As the slimy but reliable Hard Copy reporter implies, the 1994 attack on Nancy Kerrigan was a time in American history when the 24-hour news cycle was brand new. Tonya Harding was loved because she was consumable, not because of who she was. It’s no wonder Tonya doesn’t trust anybody — she shouldn’t. None of us have earned that trust. It’s breathtaking, really, to see a film so eager to make fools of its audience while its heroine gets knocked down and gets back up without any help from basically anybody whatsoever.

This is a tough film to judge philosophically because of its basis in real events and the fact that all of the key players (well, except Shawn) are still alive and well. For the real Tonya Harding’s part, she has said that the film mostly gets it right.

I have struggled since seeing it yesterday with the idea that the domestic violence shown in the movie is gratuitous. I do think that a meaningful choice was made in how DV was shot and portrayed in the movie. I am not sure that all of it was needed, but I did feel that every moment of it was terrifyingly realistic. And considering what a sack of shit Jeff Gillooly is, I think it would have been an extreme and unforgivable error to not show what he did to Tonya as honestly as possible based on her lived experience.

The argument would have to be made that the movie shouldn’t exist if you don’t agree with the heavy inclusion of DV in the film. I think that that’s a fair argument to make, and could be made about any film that fictionalizes real events. But it feels especially potent with this movie. The subject matter is very, very raw and any potential takeaway from the extreme violence and brutality depicted is dubious.

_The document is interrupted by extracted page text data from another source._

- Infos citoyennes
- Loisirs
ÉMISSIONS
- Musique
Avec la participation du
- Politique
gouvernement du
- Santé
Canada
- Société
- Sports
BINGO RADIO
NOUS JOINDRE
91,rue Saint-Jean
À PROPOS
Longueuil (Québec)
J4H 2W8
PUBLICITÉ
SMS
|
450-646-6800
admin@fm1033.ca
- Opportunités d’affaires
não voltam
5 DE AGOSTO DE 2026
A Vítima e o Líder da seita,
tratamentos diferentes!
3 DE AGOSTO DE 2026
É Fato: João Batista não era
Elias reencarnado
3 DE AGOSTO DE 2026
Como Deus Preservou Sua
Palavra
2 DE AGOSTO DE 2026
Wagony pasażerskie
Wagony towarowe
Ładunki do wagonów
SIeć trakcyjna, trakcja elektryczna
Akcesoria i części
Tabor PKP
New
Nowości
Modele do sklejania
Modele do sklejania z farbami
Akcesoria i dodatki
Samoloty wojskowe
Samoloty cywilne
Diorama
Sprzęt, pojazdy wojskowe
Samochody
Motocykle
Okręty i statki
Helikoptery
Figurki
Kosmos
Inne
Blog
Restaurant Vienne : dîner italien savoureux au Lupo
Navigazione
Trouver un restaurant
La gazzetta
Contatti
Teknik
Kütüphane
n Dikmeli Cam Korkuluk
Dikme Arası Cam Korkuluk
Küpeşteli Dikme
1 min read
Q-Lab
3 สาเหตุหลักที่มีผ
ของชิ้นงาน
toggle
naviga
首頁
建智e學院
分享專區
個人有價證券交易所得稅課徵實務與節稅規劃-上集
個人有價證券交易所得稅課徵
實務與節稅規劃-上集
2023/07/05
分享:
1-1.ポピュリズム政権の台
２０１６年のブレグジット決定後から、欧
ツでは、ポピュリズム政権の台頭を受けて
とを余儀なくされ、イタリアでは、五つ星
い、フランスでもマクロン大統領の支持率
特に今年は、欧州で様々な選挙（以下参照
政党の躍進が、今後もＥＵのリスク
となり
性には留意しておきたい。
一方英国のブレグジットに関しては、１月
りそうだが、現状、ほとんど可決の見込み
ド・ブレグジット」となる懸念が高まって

But overall, I, Tonya resonates, and it’s beautiful. The cinematography is aggressive and innovative. I can’t get the visuals out of my head and so much of Robbie’s Tonya is indelibly relatable. It’s not a movie for everyone, but for the people it is for, it will hit hard. That is: 90’s aesthetic nuts (Tonya’s costumes are rendered perfectly), crass women and femmes, people who know what it’s like to be hated, people who have been hurt and have come out on the other side of that hurt both somehow diminished and with more to give. If you are any of these things, and if you think you are in a head space where you can handle the violence, it is worth making it out to commune with Tonya Harding.